En une Cabane il y a plusieurs feux, & à chaque feu il y a deux mesnages, l'un d'un costé, l'autre de l'autre, & telle Cabane aura jusqu'à huict, dix ou douze feux, qui font 24 mesnages, & les autres moins selon qu'elles sont longues ou petites, & où il fume à bon escient, qui faict que plusieurs en reçoivent de tres-grandes incommoditez aux yeux, n'y ayant fenestre ny aucune ouverture, que celle qui est au dessus de leur Cabane, par où la fumee sort. Aux deux bouts il y a à chacun un porche, & ces porches leur servent principalement à mettre leurs grandes cuves ou tonnes d'escorces dans quoy ils serrent leur bled d'Inde, apres qu'il est bien sec & esgrené. Au milieu de leur logement il y a deux grosses perches suspendues, qu'ils appellent Oaayonta où ils pendent leur cramaliere, & mettent leurs habits, vivres & autres choses, de peur des souris, & pour tenir les choses seichement: Mais pour le poisson duquel ils font provision pour leur hyver, apres qu'il est boucané, ils le serrent en des tonneaux d'escorce, qu'ils appellent Acha, excepté Leinchataon, qui est un poisson qu'ils n'esventrent point, & lequel ils pendent au haut de leur Cabane, attaché avec des cordelettes, pour ce qu'enfermé en quelque tonneau il sentiroit trop mauvais, & se pourriroit incontinent.

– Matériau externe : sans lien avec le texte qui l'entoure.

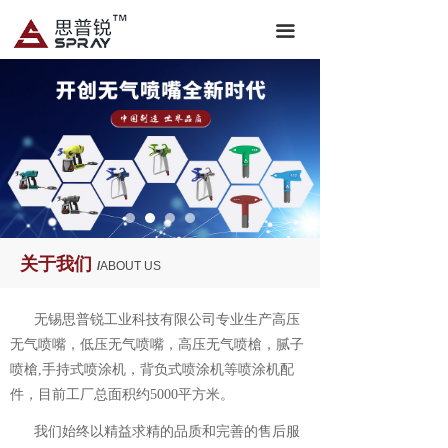
끀
关于我们
/
ABOUT US
无锡思普锐工业科技有限公司专业生产高压
无气喷嘴，低压无气喷嘴，高压无气喷槍，腻子
喷槍,手持式喷涂机，背负式喷涂机等喷涂机配
件，目前工厂总面积约5000平方米。
我们始终以精益求精的品质和完善的售后服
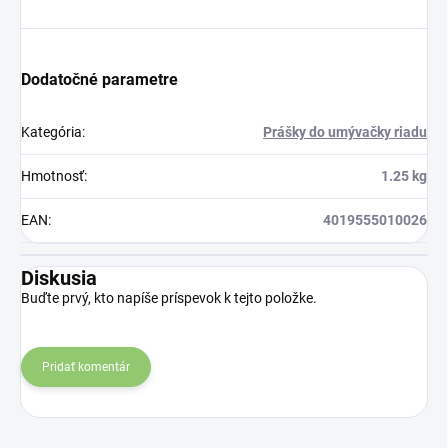
Dodatočné parametre
Kategória
:
Prášky do umývačky riadu
Hmotnosť
:
1.25 kg
EAN
:
4019555010026
Diskusia
Buďte prvý, kto napíše príspevok k tejto položke.
Pridať komentár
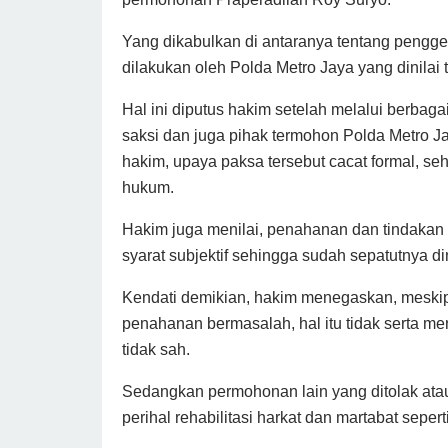
Yang dikabulkan di antaranya tentang peng
dilakukan oleh Polda Metro Jaya yang dinilai 
Hal ini diputus hakim setelah melalui berbag
saksi dan juga pihak termohon Polda Metro J
hakim, upaya paksa tersebut cacat formal, se
hukum.
Hakim juga menilai, penahanan dan tindakan
syarat subjektif sehingga sudah sepatutnya di
Kendati demikian, hakim menegaskan, meski
penahanan bermasalah, hal itu tidak serta me
tidak sah.
Sedangkan permohonan lain yang ditolak ata
perihal rehabilitasi harkat dan martabat sepert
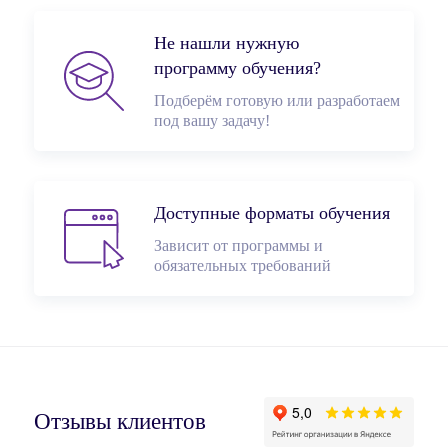
Не нашли нужную
программу обучения?
Подберём готовую или разработаем
под вашу задачу!
Доступные форматы обучения
Зависит от программы и
обязательных требований
Отзывы клиентов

Crainte du feu, auquel ils sont assez sujets, ils serrent souvent en des tonneaux ce qu'ils ont de plus precieux, & les enterrent en des fosses profondes qu'ils font dans leurs Cabanes, puis les couvrent de la mesme terre, & cela les conserve non seulement du feu, mais aussi de la main des larrons, pour n'avoir autre coffre ny armoire en tout leur mesnage, que ces petits tonneaux. Il set vray qu'ils se font peu souvent du tort les uns aux autres, mais encore s'y en trouve-t'il par-fois de meschans, qui leur font du desplaisir quand il ne pensent estre descouverts, & que ce soit principalement quelque chose à manger.